The child looked up to Batiste on and off the field, and wore his jersey for every home game.
“He and his friends were playing Russian roulette with a firearm at 10. That’s bold. That’s unheard of,” Batiste said.
In a situation like this, there are so many questions that need answering: Where did they get it? How did they hide it from adults? How did they get access to it?
Batiste said, “That’s the thing, nobody knows, and that’s the question mark. How did they get that? Which household did it come from, did they find it off the street? I don’t know.”
This incident is what eventually inspired Batiste to create BrassDroppers.

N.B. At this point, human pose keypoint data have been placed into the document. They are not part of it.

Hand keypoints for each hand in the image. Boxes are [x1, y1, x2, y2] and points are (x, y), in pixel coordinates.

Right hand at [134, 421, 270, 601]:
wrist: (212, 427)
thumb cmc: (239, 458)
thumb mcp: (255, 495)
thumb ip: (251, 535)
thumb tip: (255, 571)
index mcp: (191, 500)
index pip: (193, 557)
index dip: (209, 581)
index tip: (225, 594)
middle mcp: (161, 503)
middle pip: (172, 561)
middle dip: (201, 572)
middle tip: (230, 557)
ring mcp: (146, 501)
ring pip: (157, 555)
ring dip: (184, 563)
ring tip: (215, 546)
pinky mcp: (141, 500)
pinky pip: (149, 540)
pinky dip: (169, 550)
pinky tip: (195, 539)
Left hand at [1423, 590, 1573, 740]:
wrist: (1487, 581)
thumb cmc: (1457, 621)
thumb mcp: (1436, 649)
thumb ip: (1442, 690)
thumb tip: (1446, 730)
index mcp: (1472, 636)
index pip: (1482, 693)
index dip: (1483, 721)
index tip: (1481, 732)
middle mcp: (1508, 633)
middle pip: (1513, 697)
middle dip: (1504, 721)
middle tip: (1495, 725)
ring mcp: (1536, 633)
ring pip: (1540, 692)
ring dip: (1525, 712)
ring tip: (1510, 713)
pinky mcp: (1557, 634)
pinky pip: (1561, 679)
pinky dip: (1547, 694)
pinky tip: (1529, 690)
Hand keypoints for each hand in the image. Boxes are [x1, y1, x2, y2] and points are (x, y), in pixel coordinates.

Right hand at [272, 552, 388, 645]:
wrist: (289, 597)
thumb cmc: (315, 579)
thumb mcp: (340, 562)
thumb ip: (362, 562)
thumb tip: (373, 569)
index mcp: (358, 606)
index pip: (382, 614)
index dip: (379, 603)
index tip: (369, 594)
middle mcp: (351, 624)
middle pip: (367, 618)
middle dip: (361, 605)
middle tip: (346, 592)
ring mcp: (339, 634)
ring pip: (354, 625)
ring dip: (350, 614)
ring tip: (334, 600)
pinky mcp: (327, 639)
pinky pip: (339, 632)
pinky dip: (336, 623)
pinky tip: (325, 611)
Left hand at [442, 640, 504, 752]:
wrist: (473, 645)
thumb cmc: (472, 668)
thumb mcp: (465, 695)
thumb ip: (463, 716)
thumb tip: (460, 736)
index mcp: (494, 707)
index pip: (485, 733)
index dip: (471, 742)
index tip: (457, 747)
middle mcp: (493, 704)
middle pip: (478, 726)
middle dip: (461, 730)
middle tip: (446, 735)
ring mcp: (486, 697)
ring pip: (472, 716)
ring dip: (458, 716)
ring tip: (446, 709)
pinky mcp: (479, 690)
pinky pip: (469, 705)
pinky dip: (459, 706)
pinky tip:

Accessibility is something that does not necessarily have a correct answer. Even under strict supervision, there is always the possibility that a firearm makes it into the wrong hands.
With that said, for Batiste, a feasible option for now is educating kids on what to do in these situations. Along with his experiences, he has seen numerous tragedies involving firearms over the last few years.
But it’s led Tarris to where he is today. He feels as though it is his calling to address these issues and educate the public.
“I really want to tap into that as a young black man and say, ‘you should do it like this,’” Batiste said.
His uncanny optimism is further memorialized when he remarks on Georgia House Bill 280, the campus carry legislation that unnerved, if not infuriated many because it allowed college students to carry on campus.